Trying to work creatively through this seems to be an imperative. The constant drumbeat is the urgency of getting stuff out there so that people can see where this is likely to go. When I say that I'm thinking of someone like Dr Tess Lawrie who is actually quite shy who has done some wonderful work, or Steve Kirsch, and Dr Robert Malone, a lovely man, truly a good man. They all urge us to share information. Once I faced up to the world we have lost, and accept that we have a hill to climb, it kind of felt better. The truth is hard, but lies are worse in the long run.
I was sad to learn about Esso. I dare not ask for the details. What a shame Jay didn't let people know, we are connected on FB. (Or we were...) I am also saddened also to learn about Emgee, but given what I have learned, I dread to think about that. Did I tell you that Aitch got MS? An auto-immune disease not normally contracted in your seventies... no, I agree,, not everything can be blamed on you know what, but some things can. It's on the Pfizer list if you know what I'm talking about there. You've seen my comments on vaxxed getting covid..... I could share something here, but I won't. I would just say that I highly recommend you do not take any more injections. Actually, I would plead with you not to.
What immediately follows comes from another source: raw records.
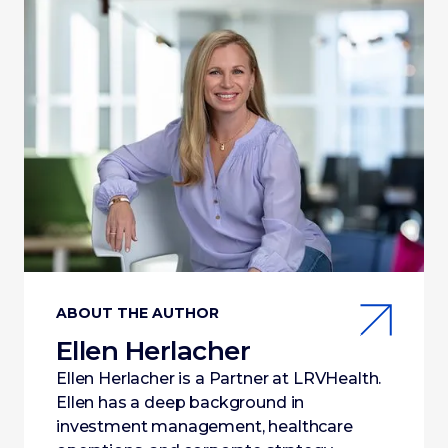
ABOUT THE AUTHOR
Ellen Herlacher
Ellen Herlacher is a Partner at LRVHealth.
Ellen has a deep background in
investment management, healthcare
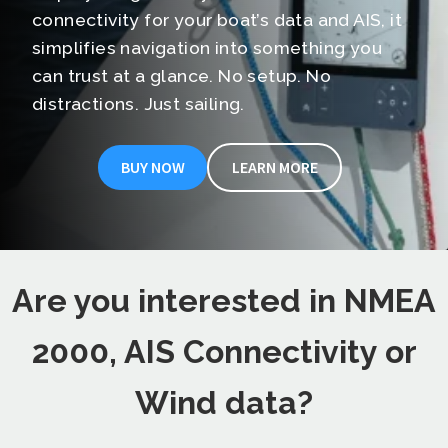
connectivity for your boat’s data and AIS, it
simplifies navigation into something you
can trust at a glance. No setup. No
distractions. Just sailing.
BUY NOW
LEARN MORE
Are you interested in NMEA
2000, AIS Connectivity or
Wind data?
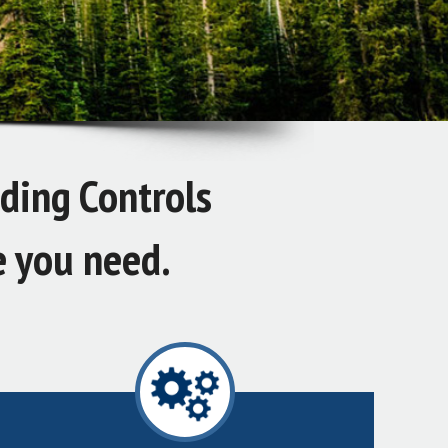
iding Controls
e you need.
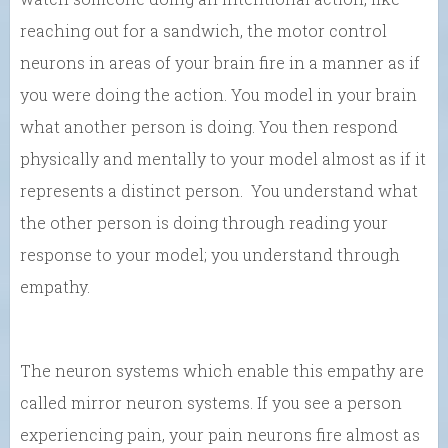
reaching out for a sandwich, the motor control
neurons in areas of your brain fire in a manner as if
you were doing the action. You model in your brain
what another person is doing. You then respond
physically and mentally to your model almost as if it
represents a distinct person. You understand what
the other person is doing through reading your
response to your model; you understand through
empathy.
The neuron systems which enable this empathy are
called mirror neuron systems. If you see a person
experiencing pain, your pain neurons fire almost as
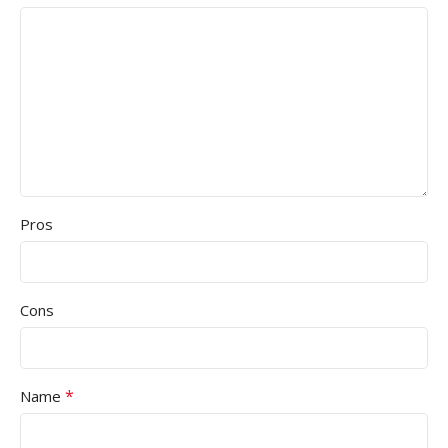
Pros
Cons
*
Name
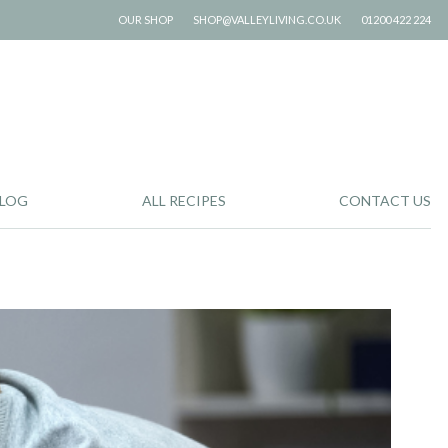
OUR SHOP
SHOP@VALLEYLIVING.CO.UK
01200 422 224
LOG
ALL RECIPES
CONTACT US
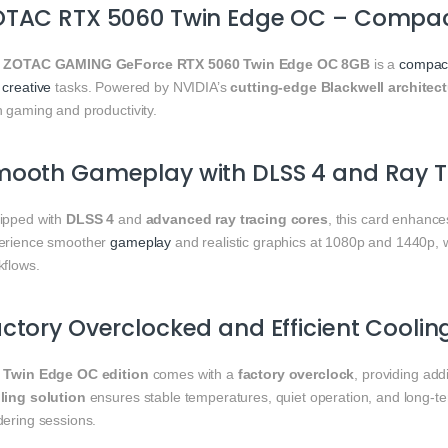
OTAC RTX 5060 Twin Edge OC – Compa
e
ZOTAC GAMING GeForce RTX 5060 Twin Edge OC 8GB
is a
compac
d
creative
tasks. Powered by NVIDIA’s
cutting-edge Blackwell architec
h gaming and productivity.
mooth Gameplay with DLSS 4 and Ray T
ipped with
DLSS 4
and
advanced ray tracing cores
, this card enhance
erience smoother
gameplay
and realistic graphics at 1080p and 1440p, w
kflows.
ctory Overclocked and Efficient Coolin
e
Twin Edge OC edition
comes with a
factory overclock
, providing ad
ling solution
ensures stable temperatures, quiet operation, and long-te
dering sessions.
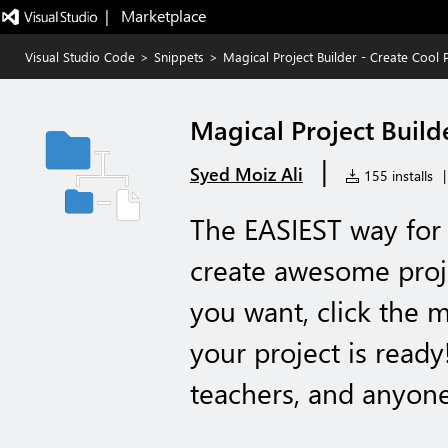
|   Marketplace
Visual Studio Code
>
Snippets
>
Magical Project Builder - Create Cool P
Magical Project Builde
|
Syed Moiz Ali
155 installs
|
The EASIEST way for 
create awesome proje
you want, click the
your project is ready
teachers, and anyone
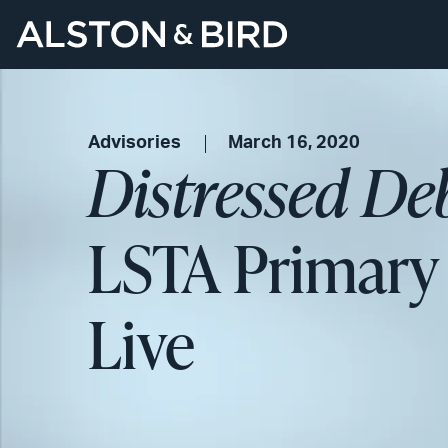
Advisories
March 16, 2020
Distressed De
LSTA Primary
Live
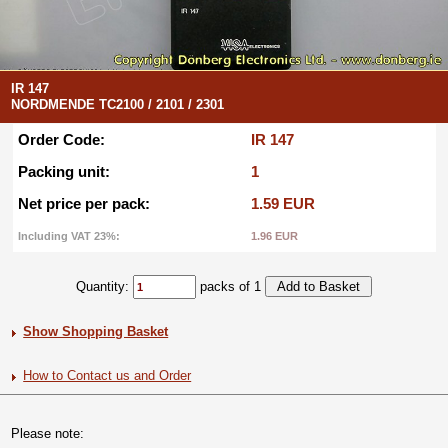
IR 147
NORDMENDE TC2100 / 2101 / 2301
Order Code:
IR 147
Packing unit:
1
Net price per pack:
1.59 EUR
Including VAT 23%:
1.96 EUR
Quantity:
packs of 1
Show Shopping Basket
How to Contact us and Order
Please note:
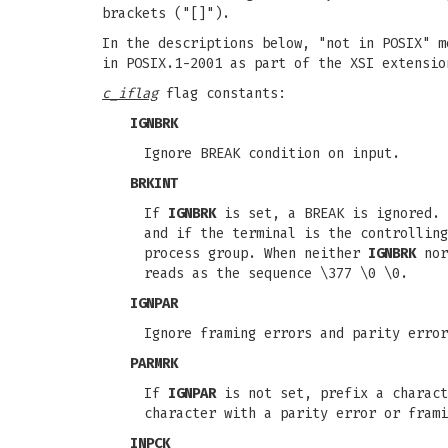
brackets ("[]").
In the descriptions below, "not in POSIX" m
in POSIX.1-2001 as part of the XSI extensio
c_iflag
flag constants:
IGNBRK
Ignore BREAK condition on input.
BRKINT
If
IGNBRK
is set, a BREAK is ignored.
and if the terminal is the controllin
process group. When neither
IGNBRK
no
reads as the sequence \377 \0 \0.
IGNPAR
Ignore framing errors and parity error
PARMRK
If
IGNPAR
is not set, prefix a charact
character with a parity error or frami
INPCK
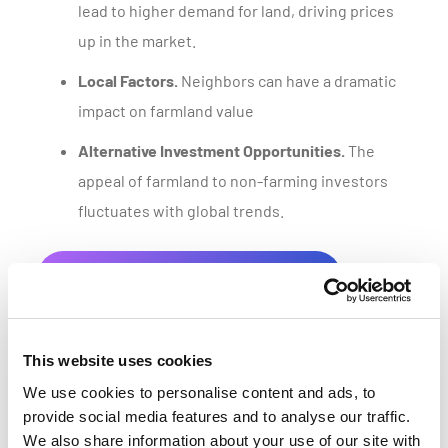
lead to higher demand for land, driving prices
up in the market.
Local Factors.
Neighbors can have a dramatic
impact on farmland value
Alternative Investment Opportunities.
The
appeal of farmland to non-farming investors
fluctuates with global trends.
Get a customized parcel value report
This website uses cookies
We use cookies to personalise content and ads, to
provide social media features and to analyse our traffic.
We also share information about your use of our site with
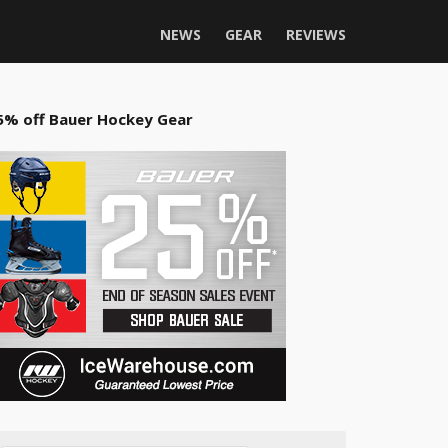
NEWS
GEAR
REVIEWS
5% off Bauer Hockey Gear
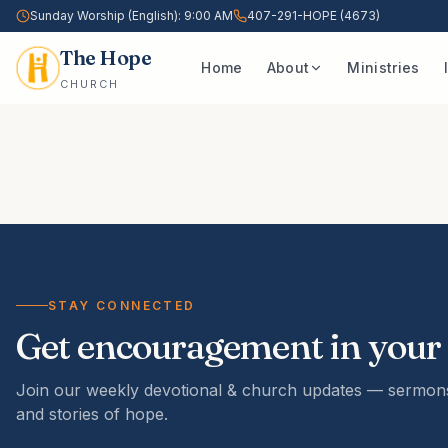
Sunday Worship (English): 9:00 AM
407-291-HOPE (4673)
The Hope
Home
About
Ministries
CHURCH
STAY CONNECTED
Get encouragement in your
Join our weekly devotional & church updates — sermons
and stories of hope.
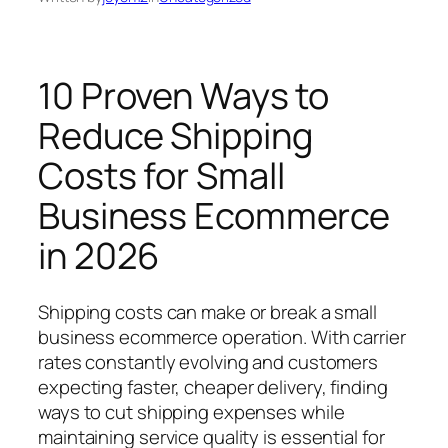
10 Proven Ways to
Reduce Shipping
Costs for Small
Business Ecommerce
in 2026
Shipping costs can make or break a small
business ecommerce operation. With carrier
rates constantly evolving and customers
expecting faster, cheaper delivery, finding
ways to cut shipping expenses while
maintaining service quality is essential for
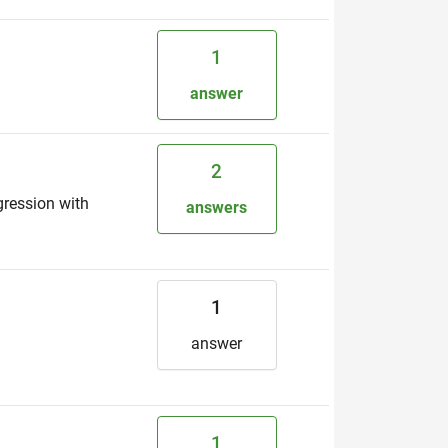
1
answer
2
gression with
answers
1
answer
1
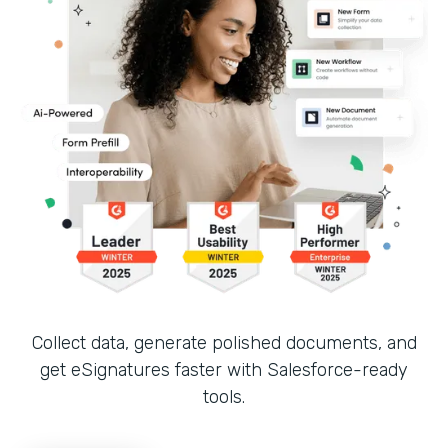
Collect data, generate polished documents, and
get eSignatures faster with Salesforce-ready
tools.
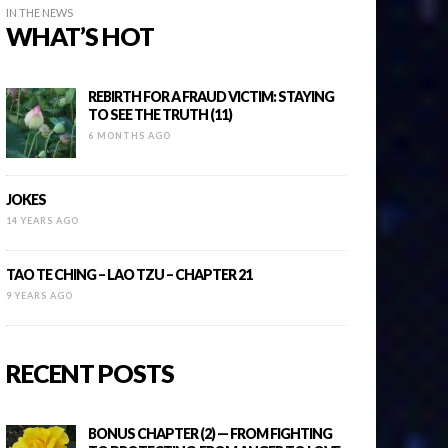
IN THE NEWS
WHAT’S HOT
REBIRTH FOR A FRAUD VICTIM: STAYING
TO SEE THE TRUTH (11)
6 MONTHS AGO
JOKES
14 YEARS AGO
TAO TE CHING – LAO TZU – CHAPTER 21
9 YEARS AGO
RECENT POSTS
BONUS CHAPTER (2) — FROM FIGHTING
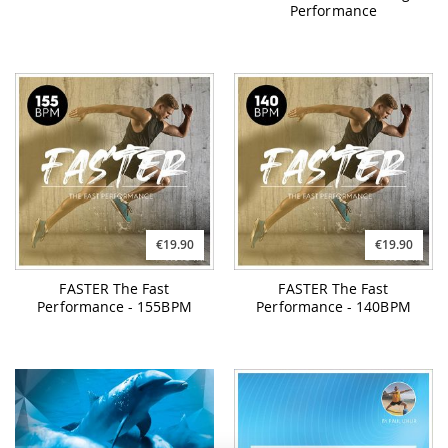
Performance
€19.90
€19.90
FASTER The Fast
FASTER The Fast
Performance - 155BPM
Performance - 140BPM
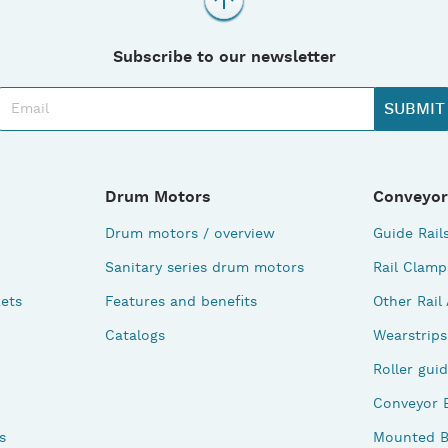
Subscribe to our newsletter
Drum Motors
Conveyor
Drum motors / overview
Guide Rail
Sanitary series drum motors
Rail Clamp
ets
Features and benefits
Other Rail
Catalogs
Wearstrips
Roller gui
Conveyor 
s
Mounted B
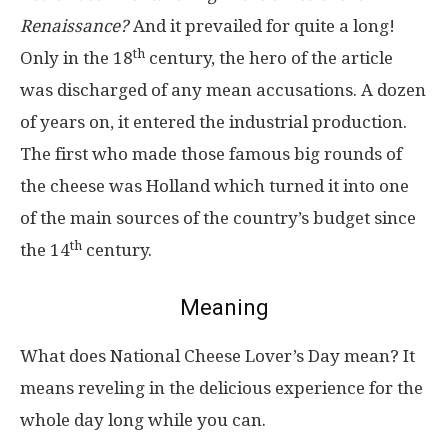
Renaissance?
And it prevailed for quite a long!
th
Only in the 18
century, the hero of the article
was discharged of any mean accusations. A dozen
of years on, it entered the industrial production.
The first who made those famous big rounds of
the cheese was Holland which turned it into one
of the main sources of the country’s budget since
th
the 14
century.
Meaning
What does National Cheese Lover’s Day mean? It
means reveling in the delicious experience for the
whole day long while you can.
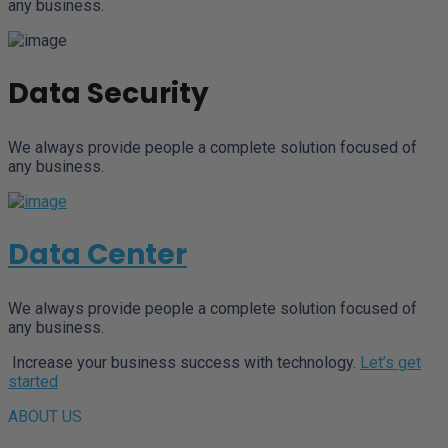
any business.
Data Security
We always provide people a complete solution focused of
any business.
Data Center
We always provide people a complete solution focused of
any business.
Increase your business success with technology.
Let’s get
started
ABOUT US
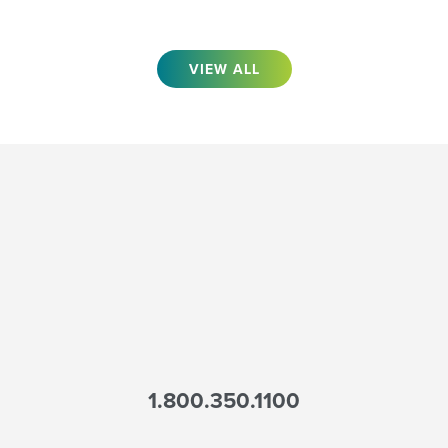
VIEW ALL
1.800.350.1100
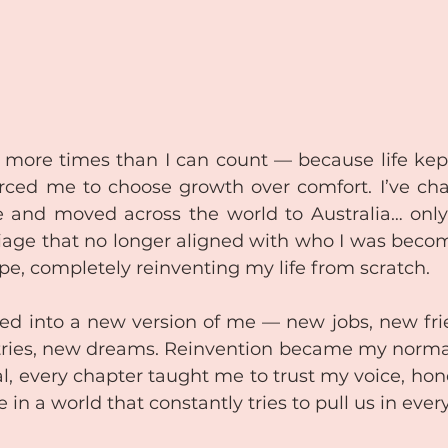
ife more times than I can count — because life ke
orced me to choose growth over comfort. I’ve cha
 and moved across the world to Australia… only
age that no longer aligned with who I was becomi
pe, completely reinventing my life from scratch.
ped into a new version of me — new jobs, new fri
ies, new dreams. Reinvention became my normal.
l, every chapter taught me to trust my voice, hon
in a world that constantly tries to pull us in every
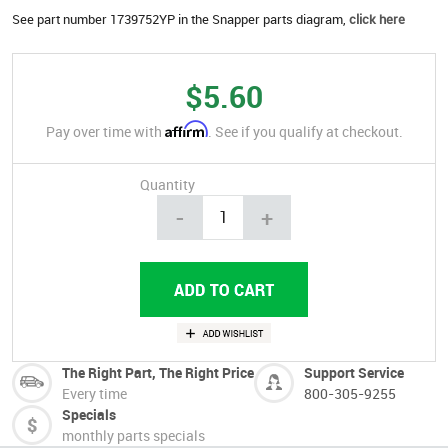
See part number 1739752YP in the Snapper parts diagram,
click here
$5.60
Affirm
Pay over time with
. See if you qualify at checkout.
Quantity
-
+
The Right Part, The Right Price
Support Service
Every time
800-305-9255
Specials
monthly parts specials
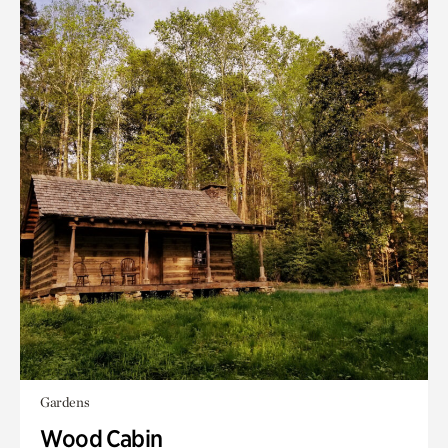
Gardens
Wood Cabin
You mentioned various tests, and then bills and how everything seems to be adding up to a whole bunch of negativity. You know that's not down to me. I hope you are not hiding something on that score. It occurs as I write that you might consider getting some counselling. Someone I know is a trained counsellor and over the past few years she's taught me quite a bit informally. It might be worth you just getting all of this out with someone who could help you find some equilibrium. Just a thought.
I write to you like this not to p*ss you off but because I want to be the right kind of friend to you. Not the one who flatters you, or who uses you, but one who tells you the truth and wants to support you. You are always welcome here for a meal a coffee, chat, wander around the garden, a walk or whatever.
If you block me, I guess that means I will no longer be able to text you. I suppose I'm not sure what ‘block you’ means. Can’t you just delete things you don't want. Why threaten me like that? What or who are you really angry at? Direct the anger in the right place, you'll feel better about that. Our lives have been shattered, unnecessarily in my considered view. trying to pretend the house is not in ruins won't get a new one built.
Be strong Pea,
I miss you and hope you'll stay in touch. There will be a time when this is all over, I'm sure.
Love,
C.
xxx
That was twelve months ago. I never heard from her again.
Pictures of strange masks and paper creations by the awake homeschool crew.
Thank you for reading and supporting my work.
I surfed on over from your comment at Bill Rice Jr's Substack, and I read this with interest.
For me it's simple. My old friends don't want the truth, they're overly invested in believing something else, and in fact they are so invested in it that they'd throw me, their long-time friend, under the bus should I attempt to dissuade them in any way, shape or form.
I wish it could be otherwise, my heart breaks for my old friends, all multiply-injected now, but so it is. I don't communicate with them truthfully anymore than I would with an Alzheimer's patient. Mostly I don't communicate with them at all.
Meanwhile, I make transcripts of censored and shadow-banned video for the people out there, now and in the future— perhaps the far future— who are actually interested in learning the truth of what has happened, what has been done to humanity.
And other various efforts and projects as well.
Not at all saying what's right for me is necessarily right for others. Just sharing.
Thank you for sharing this. I am very sorry to hear your friend went silent after your reaching out. It is courageous to do that as a rejection, spoken or unspoken, always hurts. I agree with you, speaking the truth is what makes it bearable.